I just wanted a centrally located place in my kitchen to chop vegetables and have those cute barstool-type chairs that swivel for when I have company. Sure, I almost never have company other than my eccentric neighbor who’s always bragging about how he can grant anyone three wishes.

Look, I fucked up. I may or may not have disclosed to Thad, the aforementioned neighbor, that I wished I had a kitchen island. And when I say, “I may or may not have,” I mean, “I most definitely did.”

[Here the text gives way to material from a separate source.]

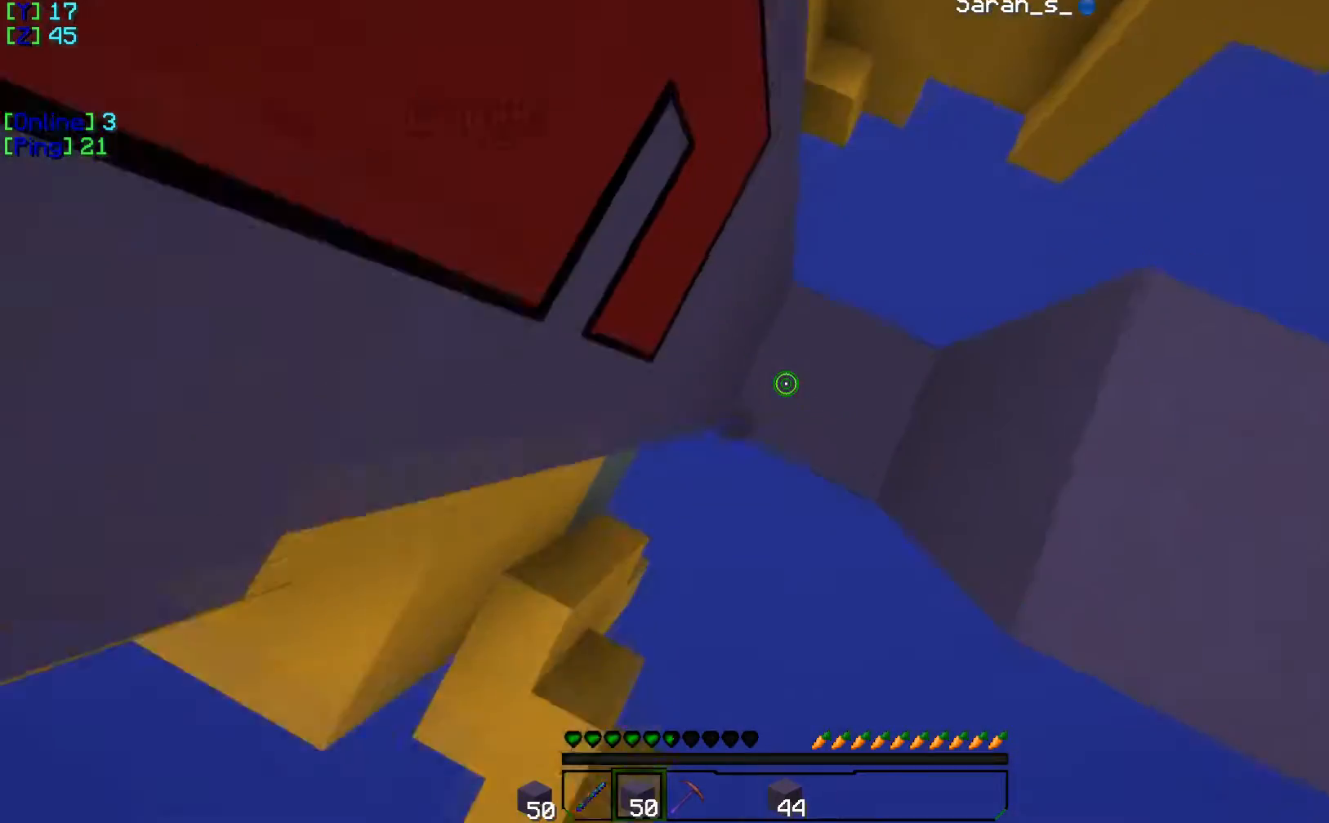
{"keys": [], "events": [[67, "w", "up"]]}
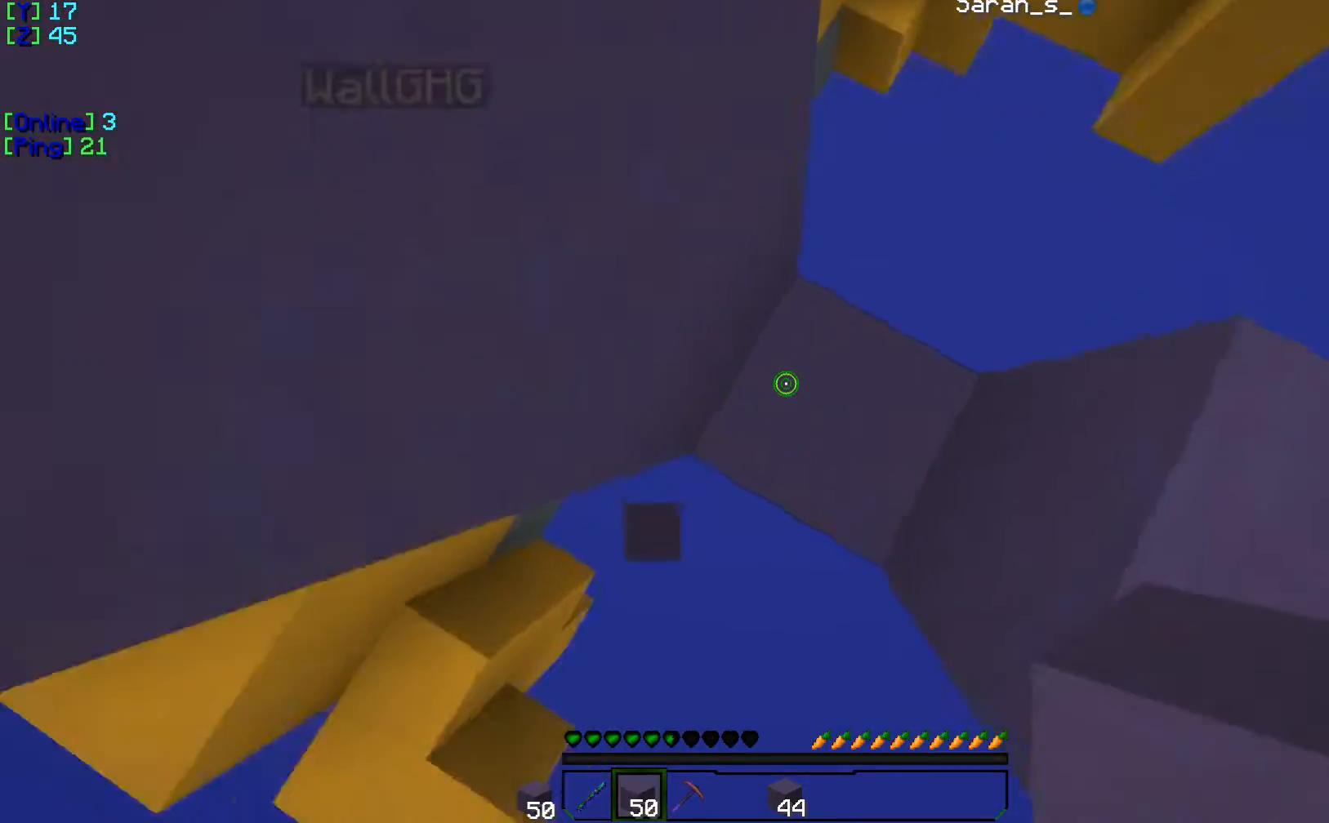
{"keys": ["s"], "events": [[267, "s", "down"]]}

Who knew that Thad, a guy who claims he’s a four-thousand-year-old cursed genie from Mesopotamia, wouldn’t be familiar with the intricacies of multiple-meaning words in the modern English language? Who even knew that genies were real?! I didn’t, which is exactly what I told Thad before he replied, “Don’t test me.”

When I laughed in his face and dared him to grant me even one wish, I should have known that a quite expansive piece of sandy land would appear right where I was standing, in the middle of the kitchen, while the Atlantic Ocean gushed in all around it.

I assume it was the Atlantic anyway. It’s pretty difficult to tell; it’s not like Thad gave me a map. He just gave me a ginormous island with a single palm tree, along with a variety of ancient STDs. Yes, fine, I hooked up with Thad repeatedly. But, that was before I knew he would take my whole wish thing so literally. And long before I knew about the 3,964-year age gap.

What can I say? I was lonely without a kitchen island.

In fact, this entire being-stranded-on-an-island-with-only-my-kitchen-in-sight-miles-away episode could have been avoided had I just had a kitchen island (of the marble variety, not the sandy kind). Then, I could have thrown sophisticated parties with normal company who gather around the island to gaze upon my vegetables and laugh at all my funny attempts to cook.

But, no, I didn’t have that island or those swivel chairs or those normal friends; although in hindsight, I really could have just bought those chairs and placed them around a table or something. But here we are.

Now I’ll never be able to host those parties unless people attend via ferry and supply the vegetables, chopping instruments, and cutting board. Who am I kidding? I don’t know how to make a fire and no one wants to sit around on the sand eating raw broccolini.

The saddest part about all this is that I’m really hungry and I can see my pantry on the horizon; I had brownie mix in that pantry. Brownie mix. Damn my incessant desire for chopping vegetables on a freestanding cabinet mere feet from ample counter space that could also do the trick just as well!